ISTRUZIONI — Estrai per intero il documento sul palazzo del vescovado, riportandolo parola per parola.

DOCUMENTO —

☆ ☆ ☆ ☆

Il palazzo del vescovado dal 1500 ad oggi

Il palazzo del vescovado dal 1500 ad oggi

Nell’ultimo numero del Bollettino della Società Storica Pinerolese, presentato lo scorso 13 dicembre, è contenuto il saggio “Cronistoria del palazzo vescovile già del governatore di Pinerolo”, che ripercorre il divenire delle fasi architettoniche caratterizzanti l’attuale sede diocesana, situata nel cuore del centro storico della nostra città. Scritto da Marco Calliero, esso colma il vuoto descrittivo pressoché totale fino ad ora patito dall’importante edificio. Poche infatti, e slegate fra loro, sono le notizie riportate sui libri di storia locale, e che quindi non consentivano di farsi un’idea compiuta e organica su di esso.

☆ ☆ ☆ ☆

ESTRATTO DELLA FONTE —
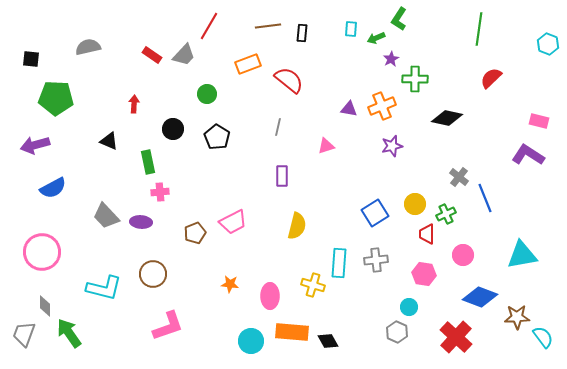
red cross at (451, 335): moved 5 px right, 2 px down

☆ ☆ ☆ ☆

RISPOSTA —
Il palazzo del vescovado dal 1500 ad oggi

Il palazzo del vescovado dal 1500 ad oggi

Nell’ultimo numero del Bollettino della Società Storica Pinerolese, presentato lo scorso 13 dicembre, è contenuto il saggio “Cronistoria del palazzo vescovile già del governatore di Pinerolo”, che ripercorre il divenire delle fasi architettoniche caratterizzanti l’attuale sede diocesana, situata nel cuore del centro storico della nostra città. Scritto da Marco Calliero, esso colma il vuoto descrittivo pressoché totale fino ad ora patito dall’importante edificio. Poche infatti, e slegate fra loro, sono le notizie riportate sui libri di storia locale, e che quindi non consentivano di farsi un’idea compiuta e organica su di esso.